## INFORMATION SUPPLIED
━━━━━━━━━━━━━━━━

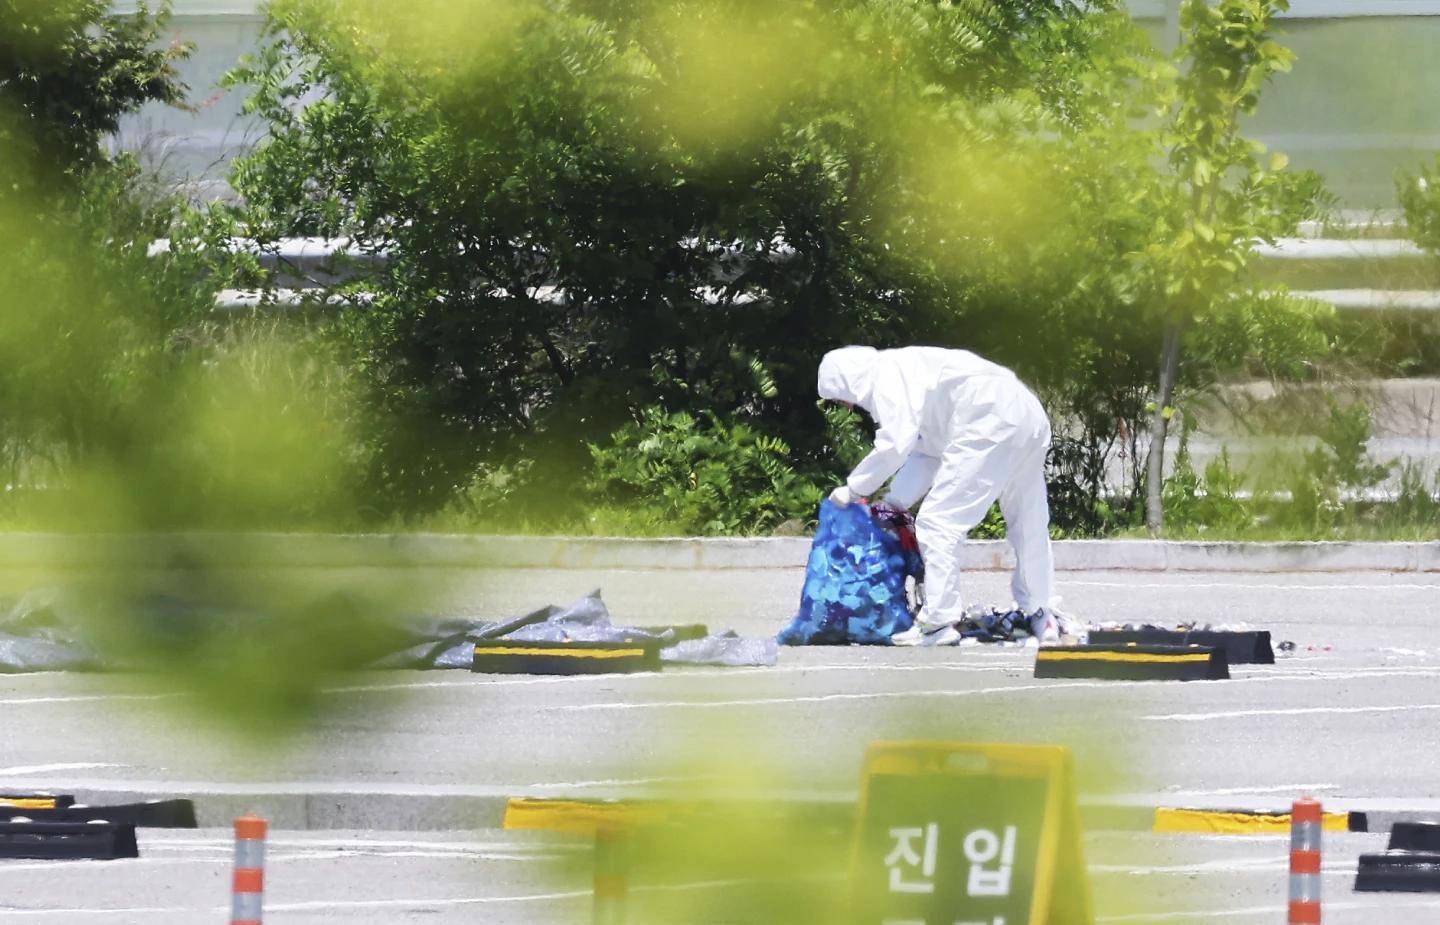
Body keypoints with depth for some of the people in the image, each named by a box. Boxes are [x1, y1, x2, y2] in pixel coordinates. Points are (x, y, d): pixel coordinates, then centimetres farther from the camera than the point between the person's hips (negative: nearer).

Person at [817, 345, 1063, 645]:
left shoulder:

━━━━━━━━━━━━━━━━

## PROBLEM
Could you give the listing above again word for word, without any pictures?

## EXERCISE SOLUTION
Body keypoints with depth for some of the people in the image, each named by a box. Boxes are [x1, y1, x2, y2] in pixel coordinates. Points are (x, y, d): pixel coordinates, then centimetres farther from the camera than the point between the person's hips (negative: nearer).

Person at [817, 345, 1063, 645]:
left shoulder:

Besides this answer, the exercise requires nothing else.